Dell and Cumulus Networks have initiated a Software Defined Network startup called Midokura into their open and disaggregated data center network alliance. Midokura has an overlay network virtualization solution for OpenStack that will now be available together with Dell’s commodity hardware and the Linux-based network operating system by Cumulus.
There is a growing number of data center operators, such as telcos, cloud service providers, and to a lesser extent enterprises, who are interested in low-cost commodity network hardware that is not tied to proprietary software – the opposite of the full-solution model major network vendors have traditionally sold. There is also growing interest in being able to virtualize and automate network management capabilities, such as the ones Midokura's OpenStack SDN technology provides, to make networks more agile.
Dell’s first foray into the world of disaggregation between network hardware and software occurred in January, when it announced it would offer the Cumulus OS as an alternative to its own Dell OS software on two of its top-of-rack data center switches. In April, Dell added a third network OS option –the Switch Light Operating System by Big Switch Networks.
Earlier this month Juniper, previously one of the monolithic proprietary network vendors, took things a step further in the direction of open networking, announcing it would not only ship a commodity white box switch that would be open for use with any OS the customer desires, but also that it would contribute the box’s design to the Open Compute Project, the Facebook-led open source data center and hardware design initiative.
OpenStack SDN Built for Multitenancy
Midokura’s SDN solution is called Enterprise MidoNet. It is based on an open source SDN project the company started earlier this year, Midokura CEO Dan Dumitriu said.

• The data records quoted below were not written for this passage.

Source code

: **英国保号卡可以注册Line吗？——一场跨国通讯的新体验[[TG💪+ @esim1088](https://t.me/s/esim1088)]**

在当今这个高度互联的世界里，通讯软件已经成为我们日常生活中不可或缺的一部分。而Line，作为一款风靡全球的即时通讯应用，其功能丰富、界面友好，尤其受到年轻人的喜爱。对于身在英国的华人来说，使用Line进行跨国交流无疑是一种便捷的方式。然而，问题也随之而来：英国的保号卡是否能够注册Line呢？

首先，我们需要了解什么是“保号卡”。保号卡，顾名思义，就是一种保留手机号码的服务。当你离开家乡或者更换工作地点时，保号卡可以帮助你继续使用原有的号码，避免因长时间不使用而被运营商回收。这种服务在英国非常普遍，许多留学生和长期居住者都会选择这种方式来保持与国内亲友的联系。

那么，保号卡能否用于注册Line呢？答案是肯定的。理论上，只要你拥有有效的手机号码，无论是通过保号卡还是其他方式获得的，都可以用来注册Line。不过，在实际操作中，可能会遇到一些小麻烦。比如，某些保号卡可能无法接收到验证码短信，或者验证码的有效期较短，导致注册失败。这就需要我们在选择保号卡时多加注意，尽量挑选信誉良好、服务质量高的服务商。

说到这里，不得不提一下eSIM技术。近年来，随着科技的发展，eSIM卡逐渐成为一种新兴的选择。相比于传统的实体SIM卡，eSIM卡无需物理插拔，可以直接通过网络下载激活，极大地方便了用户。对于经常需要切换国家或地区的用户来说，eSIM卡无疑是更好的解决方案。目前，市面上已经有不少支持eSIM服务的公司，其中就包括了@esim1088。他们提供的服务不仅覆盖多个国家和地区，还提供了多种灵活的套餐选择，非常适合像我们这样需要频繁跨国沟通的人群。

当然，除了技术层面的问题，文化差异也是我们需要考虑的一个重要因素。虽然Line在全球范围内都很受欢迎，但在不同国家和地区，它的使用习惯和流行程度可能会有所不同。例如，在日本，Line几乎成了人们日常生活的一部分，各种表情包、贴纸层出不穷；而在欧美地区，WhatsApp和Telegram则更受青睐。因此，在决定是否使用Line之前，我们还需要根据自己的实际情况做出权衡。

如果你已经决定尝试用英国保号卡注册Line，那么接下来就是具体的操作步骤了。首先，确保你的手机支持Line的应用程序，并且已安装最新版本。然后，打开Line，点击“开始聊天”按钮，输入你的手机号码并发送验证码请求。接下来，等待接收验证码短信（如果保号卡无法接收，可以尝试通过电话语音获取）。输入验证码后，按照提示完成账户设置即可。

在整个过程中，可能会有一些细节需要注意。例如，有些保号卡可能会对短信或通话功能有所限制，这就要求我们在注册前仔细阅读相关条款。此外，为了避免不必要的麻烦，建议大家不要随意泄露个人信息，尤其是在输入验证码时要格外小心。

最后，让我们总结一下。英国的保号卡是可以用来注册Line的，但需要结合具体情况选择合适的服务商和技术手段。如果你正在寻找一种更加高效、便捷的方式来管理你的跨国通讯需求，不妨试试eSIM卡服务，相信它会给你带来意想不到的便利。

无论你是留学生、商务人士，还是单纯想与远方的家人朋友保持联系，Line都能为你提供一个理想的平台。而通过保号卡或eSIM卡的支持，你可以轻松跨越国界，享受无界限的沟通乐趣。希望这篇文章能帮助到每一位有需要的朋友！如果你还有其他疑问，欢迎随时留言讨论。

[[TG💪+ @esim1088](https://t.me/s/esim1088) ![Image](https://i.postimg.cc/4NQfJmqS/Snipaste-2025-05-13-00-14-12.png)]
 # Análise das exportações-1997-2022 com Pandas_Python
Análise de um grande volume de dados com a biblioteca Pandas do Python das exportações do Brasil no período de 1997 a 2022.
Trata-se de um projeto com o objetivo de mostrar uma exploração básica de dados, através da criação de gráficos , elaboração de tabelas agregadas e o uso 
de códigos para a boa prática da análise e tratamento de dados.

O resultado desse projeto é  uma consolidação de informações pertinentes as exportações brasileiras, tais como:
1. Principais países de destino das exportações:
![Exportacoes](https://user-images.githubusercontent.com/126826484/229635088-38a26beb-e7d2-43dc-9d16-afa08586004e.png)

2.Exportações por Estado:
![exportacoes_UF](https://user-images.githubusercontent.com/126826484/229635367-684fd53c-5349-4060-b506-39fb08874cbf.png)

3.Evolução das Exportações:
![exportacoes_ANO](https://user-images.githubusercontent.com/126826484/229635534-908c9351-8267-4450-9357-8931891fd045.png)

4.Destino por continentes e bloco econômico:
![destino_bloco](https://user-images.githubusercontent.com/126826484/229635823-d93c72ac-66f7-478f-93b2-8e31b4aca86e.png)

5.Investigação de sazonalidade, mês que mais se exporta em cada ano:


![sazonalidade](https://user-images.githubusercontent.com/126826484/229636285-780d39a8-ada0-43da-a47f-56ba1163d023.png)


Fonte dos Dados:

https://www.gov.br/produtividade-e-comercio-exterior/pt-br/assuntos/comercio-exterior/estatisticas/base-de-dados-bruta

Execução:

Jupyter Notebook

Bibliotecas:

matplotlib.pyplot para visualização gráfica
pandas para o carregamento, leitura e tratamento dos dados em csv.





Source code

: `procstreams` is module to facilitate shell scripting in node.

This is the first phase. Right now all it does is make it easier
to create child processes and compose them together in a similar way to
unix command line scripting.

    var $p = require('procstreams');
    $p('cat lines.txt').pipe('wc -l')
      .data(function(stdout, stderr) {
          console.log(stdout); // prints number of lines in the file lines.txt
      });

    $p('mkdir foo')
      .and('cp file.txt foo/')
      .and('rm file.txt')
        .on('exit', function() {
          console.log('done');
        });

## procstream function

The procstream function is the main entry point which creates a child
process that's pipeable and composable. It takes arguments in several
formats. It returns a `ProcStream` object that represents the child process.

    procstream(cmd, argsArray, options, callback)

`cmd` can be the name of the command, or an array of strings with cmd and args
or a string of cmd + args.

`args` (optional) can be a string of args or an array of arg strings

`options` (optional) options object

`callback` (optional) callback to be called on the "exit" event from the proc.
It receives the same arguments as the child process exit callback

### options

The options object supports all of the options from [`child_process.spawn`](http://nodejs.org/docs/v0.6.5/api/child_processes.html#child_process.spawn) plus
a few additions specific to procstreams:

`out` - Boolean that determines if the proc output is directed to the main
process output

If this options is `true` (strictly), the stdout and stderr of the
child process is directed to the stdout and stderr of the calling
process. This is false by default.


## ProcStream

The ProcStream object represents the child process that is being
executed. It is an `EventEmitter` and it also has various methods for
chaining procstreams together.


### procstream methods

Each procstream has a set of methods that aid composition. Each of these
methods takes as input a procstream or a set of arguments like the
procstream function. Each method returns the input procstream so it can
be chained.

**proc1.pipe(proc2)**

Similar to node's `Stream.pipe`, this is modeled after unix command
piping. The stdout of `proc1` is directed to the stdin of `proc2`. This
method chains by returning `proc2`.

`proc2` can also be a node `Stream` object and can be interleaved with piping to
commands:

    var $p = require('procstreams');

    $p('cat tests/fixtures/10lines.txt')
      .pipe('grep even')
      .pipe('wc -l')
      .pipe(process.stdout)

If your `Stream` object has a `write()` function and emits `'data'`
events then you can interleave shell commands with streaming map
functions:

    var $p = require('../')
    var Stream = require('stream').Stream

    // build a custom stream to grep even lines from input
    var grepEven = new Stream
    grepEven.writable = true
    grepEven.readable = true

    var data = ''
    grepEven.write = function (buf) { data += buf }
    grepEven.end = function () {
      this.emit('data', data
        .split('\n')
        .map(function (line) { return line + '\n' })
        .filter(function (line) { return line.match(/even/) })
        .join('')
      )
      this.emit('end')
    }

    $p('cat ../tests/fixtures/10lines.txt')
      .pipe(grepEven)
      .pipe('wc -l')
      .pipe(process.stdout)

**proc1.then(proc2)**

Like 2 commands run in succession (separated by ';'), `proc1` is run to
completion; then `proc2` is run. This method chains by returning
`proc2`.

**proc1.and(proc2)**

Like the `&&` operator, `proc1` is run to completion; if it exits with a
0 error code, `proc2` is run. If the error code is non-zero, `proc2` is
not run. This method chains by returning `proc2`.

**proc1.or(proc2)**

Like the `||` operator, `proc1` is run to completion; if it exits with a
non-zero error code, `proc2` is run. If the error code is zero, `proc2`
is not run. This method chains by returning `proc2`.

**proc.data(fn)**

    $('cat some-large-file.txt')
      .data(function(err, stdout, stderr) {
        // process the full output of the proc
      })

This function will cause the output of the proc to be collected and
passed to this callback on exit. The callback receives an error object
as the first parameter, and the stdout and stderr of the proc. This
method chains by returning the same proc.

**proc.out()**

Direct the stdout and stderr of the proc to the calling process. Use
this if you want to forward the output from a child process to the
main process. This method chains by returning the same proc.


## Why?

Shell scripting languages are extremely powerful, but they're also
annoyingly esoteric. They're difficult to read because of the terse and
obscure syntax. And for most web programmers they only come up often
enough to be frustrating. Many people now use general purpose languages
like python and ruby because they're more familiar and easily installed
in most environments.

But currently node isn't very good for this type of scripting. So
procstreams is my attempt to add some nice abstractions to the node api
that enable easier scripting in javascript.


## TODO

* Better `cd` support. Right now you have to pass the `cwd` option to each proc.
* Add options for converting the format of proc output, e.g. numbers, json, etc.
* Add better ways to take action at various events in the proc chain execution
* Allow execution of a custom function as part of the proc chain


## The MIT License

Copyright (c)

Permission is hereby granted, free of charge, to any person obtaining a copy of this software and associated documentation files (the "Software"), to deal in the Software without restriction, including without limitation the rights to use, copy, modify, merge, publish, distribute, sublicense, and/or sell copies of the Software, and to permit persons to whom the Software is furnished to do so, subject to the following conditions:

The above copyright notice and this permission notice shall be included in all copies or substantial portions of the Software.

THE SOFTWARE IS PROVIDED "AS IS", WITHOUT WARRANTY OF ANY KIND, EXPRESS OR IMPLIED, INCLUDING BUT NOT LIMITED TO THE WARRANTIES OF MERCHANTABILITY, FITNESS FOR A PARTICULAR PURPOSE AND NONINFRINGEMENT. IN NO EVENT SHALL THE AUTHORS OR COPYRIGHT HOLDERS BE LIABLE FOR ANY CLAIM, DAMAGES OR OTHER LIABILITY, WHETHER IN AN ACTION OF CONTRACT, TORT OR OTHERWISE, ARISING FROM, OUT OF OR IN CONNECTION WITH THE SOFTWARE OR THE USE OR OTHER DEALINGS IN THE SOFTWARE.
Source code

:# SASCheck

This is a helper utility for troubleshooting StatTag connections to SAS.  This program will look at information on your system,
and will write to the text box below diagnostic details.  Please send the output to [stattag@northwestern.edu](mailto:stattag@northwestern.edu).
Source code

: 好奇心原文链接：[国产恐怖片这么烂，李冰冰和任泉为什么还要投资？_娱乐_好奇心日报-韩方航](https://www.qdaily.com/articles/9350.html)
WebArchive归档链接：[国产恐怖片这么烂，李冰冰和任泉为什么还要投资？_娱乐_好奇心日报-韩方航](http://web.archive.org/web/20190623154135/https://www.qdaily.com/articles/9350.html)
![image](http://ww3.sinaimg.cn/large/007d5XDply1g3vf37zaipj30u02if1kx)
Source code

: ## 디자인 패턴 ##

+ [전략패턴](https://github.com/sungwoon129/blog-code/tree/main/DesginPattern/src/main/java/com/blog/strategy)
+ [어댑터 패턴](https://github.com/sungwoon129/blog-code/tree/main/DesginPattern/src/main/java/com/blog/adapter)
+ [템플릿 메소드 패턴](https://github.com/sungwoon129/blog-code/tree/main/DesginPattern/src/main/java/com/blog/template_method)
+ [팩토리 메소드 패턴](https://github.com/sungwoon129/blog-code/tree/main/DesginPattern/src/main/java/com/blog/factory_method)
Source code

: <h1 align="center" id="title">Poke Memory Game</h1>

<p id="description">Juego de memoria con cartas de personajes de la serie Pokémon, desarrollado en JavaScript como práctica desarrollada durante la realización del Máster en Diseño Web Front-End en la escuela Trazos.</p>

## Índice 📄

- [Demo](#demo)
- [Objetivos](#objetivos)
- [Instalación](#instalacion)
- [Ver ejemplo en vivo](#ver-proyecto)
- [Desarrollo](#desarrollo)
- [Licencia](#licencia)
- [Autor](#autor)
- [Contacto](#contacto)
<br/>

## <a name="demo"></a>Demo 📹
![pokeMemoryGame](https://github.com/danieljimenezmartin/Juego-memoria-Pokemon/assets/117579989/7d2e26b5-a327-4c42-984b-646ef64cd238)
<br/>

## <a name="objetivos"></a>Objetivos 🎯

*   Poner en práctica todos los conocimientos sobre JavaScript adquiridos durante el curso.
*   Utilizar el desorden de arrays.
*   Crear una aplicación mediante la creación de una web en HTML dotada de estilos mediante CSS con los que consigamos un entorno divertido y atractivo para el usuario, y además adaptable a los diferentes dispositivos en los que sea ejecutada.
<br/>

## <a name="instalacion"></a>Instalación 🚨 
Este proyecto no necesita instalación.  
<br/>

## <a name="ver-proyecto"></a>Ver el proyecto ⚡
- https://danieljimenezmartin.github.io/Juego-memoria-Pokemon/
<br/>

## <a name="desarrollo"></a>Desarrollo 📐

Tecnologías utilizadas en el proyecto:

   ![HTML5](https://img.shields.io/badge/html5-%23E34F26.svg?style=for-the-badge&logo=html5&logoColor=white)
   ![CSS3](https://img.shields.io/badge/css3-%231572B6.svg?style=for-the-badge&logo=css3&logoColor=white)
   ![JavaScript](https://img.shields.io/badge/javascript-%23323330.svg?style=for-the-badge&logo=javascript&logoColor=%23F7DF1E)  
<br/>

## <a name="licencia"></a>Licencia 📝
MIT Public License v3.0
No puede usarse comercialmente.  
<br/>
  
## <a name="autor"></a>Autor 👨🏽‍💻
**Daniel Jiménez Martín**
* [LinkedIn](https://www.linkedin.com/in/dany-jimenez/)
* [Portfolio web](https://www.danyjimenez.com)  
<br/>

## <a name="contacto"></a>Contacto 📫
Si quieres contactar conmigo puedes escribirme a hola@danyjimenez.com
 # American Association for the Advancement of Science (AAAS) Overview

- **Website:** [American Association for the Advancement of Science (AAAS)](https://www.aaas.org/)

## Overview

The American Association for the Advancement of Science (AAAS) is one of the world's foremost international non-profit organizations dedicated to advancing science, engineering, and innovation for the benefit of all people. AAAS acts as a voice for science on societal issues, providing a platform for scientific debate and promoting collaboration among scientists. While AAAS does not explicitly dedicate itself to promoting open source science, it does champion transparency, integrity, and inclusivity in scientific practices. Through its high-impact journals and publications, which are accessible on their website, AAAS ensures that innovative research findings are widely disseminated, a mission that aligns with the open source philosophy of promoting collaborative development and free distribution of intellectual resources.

Its strength is in its multitenant capabilities. The virtual network overlay, which runs on servers and network switches, logically separates applications in a private cloud environment or users in public clouds.
“Initially … we designed MidoNet for a multitenant public cloud use case,” Dumitriu said. But his team quickly saw that there was a growing market for multitenant virtual networks in the enterprise data center space as well.
The software uses network switches to do what they do best – reliably move packets. All network management functions are done at the edge of the network on x86 severs.
The solution uses Dell switches running Cumulus for non-virtualized workloads that have to stay on physical hardware.
In addition to OpenStack, Dell supports cloud architectures by VMware and Microsoft. The company works closely on OpenStack with Red Hat.
Dell Sharpens Focus on SDN, Open Networks
Dell has been placing a lot of focus on data center networking in recent years, and SDN and open networking are two big new areas of focus, Tom Burns, vice president and general manager of Dell Networking and Enterprise Infrastructure, said.
There are two Dell switches that can be used with Cumulus or Big Switch network OS software: the 10 Gig S48 and the 40 Gig S6000. The company is working to add a 1 Gig product to the open network portfolio in the first quarter of next year, Burns said.
Technologically, the company’s approach to SDN has been to ensure the least amount of disruption possible for the user. “All of our data center products today enable customers to go to SDN when they are ready to move to SDN,” he said. “We do not require customers to rip and replace, update software, or do anything from physical perspective.”
So far, open networking has not eaten into Dell’s traditional networking business, Burns said. Revenue from the sales of disaggregated switches – which a lot of customers are running in trials – is tiny, compared to overall Dell networking sales.
But, Dell expects this business to pick up over the next two years. “My goal is to bring these types of solutions to the masses as quickly as possible,” Burns said.